Dataset Scouting

This lesson is designed to teach you how to explore available CMS datasets on the CERN Open Data portal. You will find the primary datasets in which collision data were directed when the data were taken, and simulated Monte Carlo samples that are available for the run period you are interested in.

You’ll also be shown how to do a first-order inspection of some of these datafiles, just to see what is stored in them.

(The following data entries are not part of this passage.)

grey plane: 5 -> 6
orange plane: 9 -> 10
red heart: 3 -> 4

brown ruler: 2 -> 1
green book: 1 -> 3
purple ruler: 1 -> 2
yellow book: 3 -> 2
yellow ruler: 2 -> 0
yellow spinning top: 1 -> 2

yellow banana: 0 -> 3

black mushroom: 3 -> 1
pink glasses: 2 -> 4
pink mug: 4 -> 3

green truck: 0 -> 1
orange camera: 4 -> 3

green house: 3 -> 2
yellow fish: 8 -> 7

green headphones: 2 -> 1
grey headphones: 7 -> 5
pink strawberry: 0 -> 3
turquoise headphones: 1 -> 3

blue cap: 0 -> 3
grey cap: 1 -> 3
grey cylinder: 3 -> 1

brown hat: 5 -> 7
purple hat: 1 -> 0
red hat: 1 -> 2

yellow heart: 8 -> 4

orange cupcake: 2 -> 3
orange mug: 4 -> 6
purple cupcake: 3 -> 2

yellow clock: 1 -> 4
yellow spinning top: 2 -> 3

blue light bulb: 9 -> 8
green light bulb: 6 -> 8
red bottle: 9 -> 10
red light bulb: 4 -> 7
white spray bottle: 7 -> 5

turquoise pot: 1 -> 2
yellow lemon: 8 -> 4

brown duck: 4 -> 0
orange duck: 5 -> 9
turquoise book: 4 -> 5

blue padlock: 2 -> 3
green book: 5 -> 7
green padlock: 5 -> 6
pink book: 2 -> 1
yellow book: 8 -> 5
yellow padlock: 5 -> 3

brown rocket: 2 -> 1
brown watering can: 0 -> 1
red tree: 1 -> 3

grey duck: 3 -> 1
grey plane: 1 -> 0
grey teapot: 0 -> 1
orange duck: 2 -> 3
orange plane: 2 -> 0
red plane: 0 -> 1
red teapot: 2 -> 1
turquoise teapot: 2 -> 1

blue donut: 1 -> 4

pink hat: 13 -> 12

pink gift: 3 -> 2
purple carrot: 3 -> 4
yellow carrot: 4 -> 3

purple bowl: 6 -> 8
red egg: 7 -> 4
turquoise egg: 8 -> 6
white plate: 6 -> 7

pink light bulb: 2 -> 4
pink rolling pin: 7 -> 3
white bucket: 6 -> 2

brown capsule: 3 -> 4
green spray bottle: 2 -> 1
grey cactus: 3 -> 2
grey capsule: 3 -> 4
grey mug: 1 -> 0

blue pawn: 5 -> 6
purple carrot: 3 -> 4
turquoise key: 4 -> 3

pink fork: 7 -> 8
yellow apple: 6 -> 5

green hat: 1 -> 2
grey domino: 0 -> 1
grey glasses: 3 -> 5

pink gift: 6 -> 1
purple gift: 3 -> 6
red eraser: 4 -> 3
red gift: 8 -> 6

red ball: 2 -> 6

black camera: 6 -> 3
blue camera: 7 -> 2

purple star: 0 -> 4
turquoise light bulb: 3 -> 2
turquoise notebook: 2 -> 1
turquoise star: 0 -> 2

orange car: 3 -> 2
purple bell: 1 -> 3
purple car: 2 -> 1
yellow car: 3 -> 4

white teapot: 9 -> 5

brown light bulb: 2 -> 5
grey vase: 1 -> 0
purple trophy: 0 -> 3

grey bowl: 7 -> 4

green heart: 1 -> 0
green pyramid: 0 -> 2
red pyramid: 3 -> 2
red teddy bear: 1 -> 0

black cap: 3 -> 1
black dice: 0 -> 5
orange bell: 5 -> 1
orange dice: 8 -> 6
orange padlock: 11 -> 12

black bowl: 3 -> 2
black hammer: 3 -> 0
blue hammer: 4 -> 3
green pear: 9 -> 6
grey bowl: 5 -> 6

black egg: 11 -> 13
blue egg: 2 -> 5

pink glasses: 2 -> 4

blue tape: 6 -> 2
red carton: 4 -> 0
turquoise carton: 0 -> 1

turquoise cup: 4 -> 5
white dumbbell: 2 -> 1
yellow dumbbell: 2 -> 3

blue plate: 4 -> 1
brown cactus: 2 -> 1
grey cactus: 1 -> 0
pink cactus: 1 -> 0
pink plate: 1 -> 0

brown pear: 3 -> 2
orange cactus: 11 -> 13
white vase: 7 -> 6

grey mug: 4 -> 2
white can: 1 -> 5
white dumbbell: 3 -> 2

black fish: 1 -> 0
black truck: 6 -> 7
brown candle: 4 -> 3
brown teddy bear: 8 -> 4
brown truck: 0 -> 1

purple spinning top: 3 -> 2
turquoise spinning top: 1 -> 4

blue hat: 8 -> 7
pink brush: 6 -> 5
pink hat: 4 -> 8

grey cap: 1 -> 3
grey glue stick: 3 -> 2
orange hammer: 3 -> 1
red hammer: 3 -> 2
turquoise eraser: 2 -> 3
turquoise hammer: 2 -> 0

If you run into problems with any of these steps, please reach out to the organizers through the dedicated Mattermost channel.

Schedule

Setup Download files required for the lesson
00:00 1. Introduction What is the point of these exercises?
How do I find the data I want to work with?
00:10 2. Where are the datasets? Where do I find datasets for data and Monte Carlo?
00:20 3. What data and Monte Carlo are available? What data and run periods are available?
What data do the collision datasets contain?
What Monte Carlo samples are available?
00:35 4. How to access metadata on the command line? What is cernopendata-client?
How to use cernopendata-client container image?
How to get the list of files in a dataset on the command line?
00:45 5. What is in the datafiles? How do I inspect these files to see what is in them?
00:55 6. Hands-on activity How well do you understand what we covered?
01:10 Finish

The actual schedule may vary slightly depending on the topics and exercises chosen by the instructor.